**Recorded information:**
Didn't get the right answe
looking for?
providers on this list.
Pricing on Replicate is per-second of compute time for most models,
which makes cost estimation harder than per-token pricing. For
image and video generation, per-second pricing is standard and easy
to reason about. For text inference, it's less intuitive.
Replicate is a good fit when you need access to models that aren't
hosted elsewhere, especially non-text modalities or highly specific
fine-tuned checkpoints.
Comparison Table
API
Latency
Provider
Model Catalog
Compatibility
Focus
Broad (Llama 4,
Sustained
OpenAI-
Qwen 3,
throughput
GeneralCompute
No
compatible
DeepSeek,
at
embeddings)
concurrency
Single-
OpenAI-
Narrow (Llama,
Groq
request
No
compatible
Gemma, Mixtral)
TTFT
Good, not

**Description of the task:** Tally the lines of the listing in which the word "models" occurs, and state the total alone.

**Reply to the task:** 2